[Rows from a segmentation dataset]
--- BEGIN ---

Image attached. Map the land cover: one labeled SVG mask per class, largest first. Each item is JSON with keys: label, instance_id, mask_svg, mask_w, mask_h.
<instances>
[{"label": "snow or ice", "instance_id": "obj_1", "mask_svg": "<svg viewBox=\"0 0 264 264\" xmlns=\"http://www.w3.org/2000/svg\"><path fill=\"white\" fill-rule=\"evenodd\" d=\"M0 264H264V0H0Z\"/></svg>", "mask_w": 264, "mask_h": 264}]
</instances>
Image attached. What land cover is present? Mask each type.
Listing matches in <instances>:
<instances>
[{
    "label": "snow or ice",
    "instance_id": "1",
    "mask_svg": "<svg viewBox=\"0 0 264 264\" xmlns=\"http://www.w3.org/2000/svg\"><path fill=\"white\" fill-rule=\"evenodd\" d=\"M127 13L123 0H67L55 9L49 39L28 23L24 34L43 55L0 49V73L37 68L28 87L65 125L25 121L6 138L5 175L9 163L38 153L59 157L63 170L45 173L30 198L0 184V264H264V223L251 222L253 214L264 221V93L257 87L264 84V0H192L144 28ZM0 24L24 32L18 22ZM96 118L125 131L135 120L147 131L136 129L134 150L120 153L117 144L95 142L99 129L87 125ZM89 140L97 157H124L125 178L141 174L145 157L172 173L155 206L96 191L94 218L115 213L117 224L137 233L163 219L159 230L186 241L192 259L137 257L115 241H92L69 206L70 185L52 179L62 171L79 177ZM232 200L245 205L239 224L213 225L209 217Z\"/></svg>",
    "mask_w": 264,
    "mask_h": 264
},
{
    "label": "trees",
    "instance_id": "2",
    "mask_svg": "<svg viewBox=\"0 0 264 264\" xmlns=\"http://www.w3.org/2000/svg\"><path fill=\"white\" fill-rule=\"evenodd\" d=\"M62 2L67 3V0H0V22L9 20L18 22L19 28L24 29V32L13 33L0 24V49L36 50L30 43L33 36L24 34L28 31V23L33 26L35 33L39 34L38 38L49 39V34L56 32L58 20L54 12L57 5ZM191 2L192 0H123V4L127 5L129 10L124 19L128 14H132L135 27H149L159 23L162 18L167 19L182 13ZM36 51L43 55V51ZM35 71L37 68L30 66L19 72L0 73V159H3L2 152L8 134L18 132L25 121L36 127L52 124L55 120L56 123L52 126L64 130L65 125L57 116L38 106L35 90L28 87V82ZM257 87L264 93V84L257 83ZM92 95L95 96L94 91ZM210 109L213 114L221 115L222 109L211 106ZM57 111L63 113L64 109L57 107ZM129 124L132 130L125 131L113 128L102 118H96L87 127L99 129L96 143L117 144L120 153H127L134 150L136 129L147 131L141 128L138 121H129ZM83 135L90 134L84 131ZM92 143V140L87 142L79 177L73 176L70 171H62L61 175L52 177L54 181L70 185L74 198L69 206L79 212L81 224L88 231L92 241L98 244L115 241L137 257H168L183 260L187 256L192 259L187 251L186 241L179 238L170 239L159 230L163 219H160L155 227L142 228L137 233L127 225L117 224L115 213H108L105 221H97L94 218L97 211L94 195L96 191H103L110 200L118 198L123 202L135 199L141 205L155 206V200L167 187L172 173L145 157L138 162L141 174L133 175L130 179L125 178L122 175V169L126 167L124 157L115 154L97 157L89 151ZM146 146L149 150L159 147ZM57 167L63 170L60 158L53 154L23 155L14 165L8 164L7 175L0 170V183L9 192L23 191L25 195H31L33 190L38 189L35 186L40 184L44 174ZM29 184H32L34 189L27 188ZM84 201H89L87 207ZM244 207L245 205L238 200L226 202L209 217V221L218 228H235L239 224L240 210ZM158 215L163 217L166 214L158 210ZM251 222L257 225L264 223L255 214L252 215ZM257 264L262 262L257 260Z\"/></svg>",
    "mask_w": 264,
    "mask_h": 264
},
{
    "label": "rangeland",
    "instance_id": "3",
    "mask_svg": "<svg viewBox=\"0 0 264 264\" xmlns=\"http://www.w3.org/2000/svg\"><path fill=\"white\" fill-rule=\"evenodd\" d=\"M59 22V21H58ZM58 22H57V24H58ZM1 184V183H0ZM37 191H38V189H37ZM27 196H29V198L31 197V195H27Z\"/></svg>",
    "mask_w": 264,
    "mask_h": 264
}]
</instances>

--- END ---

Take the lines above and print them exactly.

Response =
Image attached. Map the land cover: one labeled SVG mask per class, largest first. Each item is JSON with keys: label, instance_id, mask_svg, mask_w, mask_h.
<instances>
[{"label": "snow or ice", "instance_id": "obj_1", "mask_svg": "<svg viewBox=\"0 0 264 264\" xmlns=\"http://www.w3.org/2000/svg\"><path fill=\"white\" fill-rule=\"evenodd\" d=\"M0 264H264V0H0Z\"/></svg>", "mask_w": 264, "mask_h": 264}]
</instances>
Image attached. What land cover is present? Mask each type.
Listing matches in <instances>:
<instances>
[{
    "label": "snow or ice",
    "instance_id": "1",
    "mask_svg": "<svg viewBox=\"0 0 264 264\" xmlns=\"http://www.w3.org/2000/svg\"><path fill=\"white\" fill-rule=\"evenodd\" d=\"M127 13L123 0H67L55 9L49 39L28 23L24 34L43 55L0 49V73L37 68L28 87L65 125L25 121L6 138L5 175L9 163L38 153L59 157L63 170L45 173L30 198L0 184V264H264V223L251 222L253 214L264 221V93L257 87L264 84V0H192L144 28ZM0 24L24 32L18 22ZM96 118L125 131L135 120L147 131L136 129L134 150L120 153L117 144L95 142L99 129L87 125ZM89 140L97 157H124L125 178L141 174L145 157L172 173L155 206L96 191L94 218L115 213L117 224L137 233L163 219L159 230L186 241L192 259L137 257L115 241H92L69 206L70 185L52 179L62 171L79 177ZM232 200L245 205L239 224L213 225L209 217Z\"/></svg>",
    "mask_w": 264,
    "mask_h": 264
},
{
    "label": "trees",
    "instance_id": "2",
    "mask_svg": "<svg viewBox=\"0 0 264 264\" xmlns=\"http://www.w3.org/2000/svg\"><path fill=\"white\" fill-rule=\"evenodd\" d=\"M62 2L67 3V0H0V22L9 20L18 22L19 28L24 29V32L13 33L0 24V49L36 50L30 43L33 36L24 34L28 31V23L33 26L35 33L39 34L38 38L49 39V34L56 32L58 20L54 12L57 5ZM191 2L192 0H123V4L127 5L129 10L124 19L128 14H132L135 27H149L159 23L162 18L167 19L182 13ZM36 51L43 55V51ZM35 71L37 68L30 66L19 72L0 73V159H3L2 152L8 134L18 132L25 121L36 127L52 124L55 120L56 123L52 126L64 130L65 125L57 116L38 106L35 90L28 87V82ZM257 87L264 93V84L257 83ZM92 95L95 96L94 91ZM210 109L213 114L221 115L222 109L211 106ZM57 111L63 113L64 109L57 107ZM129 124L132 130L125 131L113 128L102 118H96L87 127L99 129L96 143L117 144L120 153H127L134 150L136 129L147 131L141 128L138 121H129ZM83 135L90 134L84 131ZM92 143V140L87 142L79 177L73 176L70 171H62L61 175L52 177L54 181L70 185L74 198L69 206L79 212L81 224L88 231L92 241L98 244L115 241L137 257H168L183 260L187 256L192 259L187 251L186 241L179 238L170 239L159 230L163 219H160L155 227L142 228L137 233L127 225L117 224L115 213H108L105 221H97L94 218L97 211L94 195L96 191H103L110 200L118 198L123 202L135 199L141 205L155 206V200L167 187L172 173L145 157L138 162L141 174L133 175L130 179L125 178L122 175V169L126 167L124 157L115 154L97 157L89 151ZM146 146L149 150L159 147ZM57 167L63 170L60 158L53 154L23 155L14 165L8 164L7 175L0 170V183L9 192L23 191L25 195H31L33 190L38 189L35 186L40 184L44 174ZM29 184H32L34 189L27 188ZM84 201H89L87 207ZM244 207L245 205L238 200L226 202L209 217V221L218 228H235L239 224L240 210ZM158 215L163 217L166 214L158 210ZM251 222L257 225L264 223L255 214L252 215ZM257 264L262 262L257 260Z\"/></svg>",
    "mask_w": 264,
    "mask_h": 264
},
{
    "label": "rangeland",
    "instance_id": "3",
    "mask_svg": "<svg viewBox=\"0 0 264 264\" xmlns=\"http://www.w3.org/2000/svg\"><path fill=\"white\" fill-rule=\"evenodd\" d=\"M59 22V21H58ZM58 22H57V24H58ZM1 184V183H0ZM37 191H38V189H37ZM27 196H29V198L31 197V195H27Z\"/></svg>",
    "mask_w": 264,
    "mask_h": 264
}]
</instances>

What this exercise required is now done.